=== TASK REQUIREMENTS ===
Copy the lines exactly as they appear, starting with the first line of the records and ending with the line that contains "use. You can".

=== PROVIDED RECORDS ===
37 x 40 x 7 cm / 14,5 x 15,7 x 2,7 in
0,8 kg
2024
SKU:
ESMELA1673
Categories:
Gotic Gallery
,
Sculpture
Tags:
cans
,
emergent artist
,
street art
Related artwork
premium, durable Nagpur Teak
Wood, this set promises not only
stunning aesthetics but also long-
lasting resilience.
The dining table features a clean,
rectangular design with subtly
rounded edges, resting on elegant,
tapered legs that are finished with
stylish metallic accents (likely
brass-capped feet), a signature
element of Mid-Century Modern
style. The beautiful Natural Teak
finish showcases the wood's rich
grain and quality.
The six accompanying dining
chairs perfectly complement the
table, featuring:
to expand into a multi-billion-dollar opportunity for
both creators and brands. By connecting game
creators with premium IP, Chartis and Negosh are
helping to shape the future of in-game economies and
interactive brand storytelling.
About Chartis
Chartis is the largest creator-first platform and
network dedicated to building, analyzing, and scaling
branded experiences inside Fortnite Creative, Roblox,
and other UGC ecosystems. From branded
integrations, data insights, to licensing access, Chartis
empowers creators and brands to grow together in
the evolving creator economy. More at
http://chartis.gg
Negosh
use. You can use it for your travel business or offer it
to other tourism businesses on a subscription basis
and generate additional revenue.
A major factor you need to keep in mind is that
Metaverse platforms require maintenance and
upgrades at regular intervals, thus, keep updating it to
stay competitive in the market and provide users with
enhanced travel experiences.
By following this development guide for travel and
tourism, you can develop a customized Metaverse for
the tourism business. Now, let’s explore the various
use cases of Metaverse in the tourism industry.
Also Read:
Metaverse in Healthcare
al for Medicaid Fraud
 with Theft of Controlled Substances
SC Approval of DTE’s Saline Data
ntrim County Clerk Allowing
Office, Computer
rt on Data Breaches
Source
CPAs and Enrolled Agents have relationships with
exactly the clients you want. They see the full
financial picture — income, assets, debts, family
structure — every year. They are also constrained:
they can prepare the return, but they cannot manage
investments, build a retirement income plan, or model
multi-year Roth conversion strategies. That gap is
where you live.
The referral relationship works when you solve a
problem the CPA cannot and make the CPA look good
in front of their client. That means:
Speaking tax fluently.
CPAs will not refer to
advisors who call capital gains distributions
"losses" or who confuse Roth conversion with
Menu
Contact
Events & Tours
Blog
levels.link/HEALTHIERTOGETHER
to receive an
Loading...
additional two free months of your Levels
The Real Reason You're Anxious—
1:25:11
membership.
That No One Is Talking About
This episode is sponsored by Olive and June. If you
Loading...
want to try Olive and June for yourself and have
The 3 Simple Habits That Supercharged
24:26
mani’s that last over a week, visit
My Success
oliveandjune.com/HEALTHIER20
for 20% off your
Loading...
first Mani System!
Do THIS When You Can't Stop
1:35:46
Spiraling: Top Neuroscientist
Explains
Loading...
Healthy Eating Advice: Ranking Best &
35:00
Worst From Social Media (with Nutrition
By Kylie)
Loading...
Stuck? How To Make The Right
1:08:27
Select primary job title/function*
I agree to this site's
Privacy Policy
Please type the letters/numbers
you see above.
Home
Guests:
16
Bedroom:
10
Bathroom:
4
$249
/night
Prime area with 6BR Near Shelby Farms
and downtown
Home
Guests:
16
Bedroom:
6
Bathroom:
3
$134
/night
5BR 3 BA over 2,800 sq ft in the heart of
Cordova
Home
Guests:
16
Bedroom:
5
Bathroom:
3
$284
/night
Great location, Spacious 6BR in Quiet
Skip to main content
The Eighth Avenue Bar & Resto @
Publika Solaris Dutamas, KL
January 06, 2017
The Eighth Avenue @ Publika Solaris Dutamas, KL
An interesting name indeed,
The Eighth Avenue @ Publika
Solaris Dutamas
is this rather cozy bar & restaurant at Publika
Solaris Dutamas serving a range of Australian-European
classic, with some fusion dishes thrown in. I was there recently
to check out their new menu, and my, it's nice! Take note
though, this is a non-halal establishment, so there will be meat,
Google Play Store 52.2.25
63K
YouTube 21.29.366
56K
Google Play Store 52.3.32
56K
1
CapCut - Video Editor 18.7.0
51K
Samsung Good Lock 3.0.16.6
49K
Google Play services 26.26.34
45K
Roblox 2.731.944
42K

=== WRITTEN RESPONSE ===
37 x 40 x 7 cm / 14,5 x 15,7 x 2,7 in
0,8 kg
2024
SKU:
ESMELA1673
Categories:
Gotic Gallery
,
Sculpture
Tags:
cans
,
emergent artist
,
street art
Related artwork
premium, durable Nagpur Teak
Wood, this set promises not only
stunning aesthetics but also long-
lasting resilience.
The dining table features a clean,
rectangular design with subtly
rounded edges, resting on elegant,
tapered legs that are finished with
stylish metallic accents (likely
brass-capped feet), a signature
element of Mid-Century Modern
style. The beautiful Natural Teak
finish showcases the wood's rich
grain and quality.
The six accompanying dining
chairs perfectly complement the
table, featuring:
to expand into a multi-billion-dollar opportunity for
both creators and brands. By connecting game
creators with premium IP, Chartis and Negosh are
helping to shape the future of in-game economies and
interactive brand storytelling.
About Chartis
Chartis is the largest creator-first platform and
network dedicated to building, analyzing, and scaling
branded experiences inside Fortnite Creative, Roblox,
and other UGC ecosystems. From branded
integrations, data insights, to licensing access, Chartis
empowers creators and brands to grow together in
the evolving creator economy. More at
http://chartis.gg
Negosh
use. You can use it for your travel business or offer it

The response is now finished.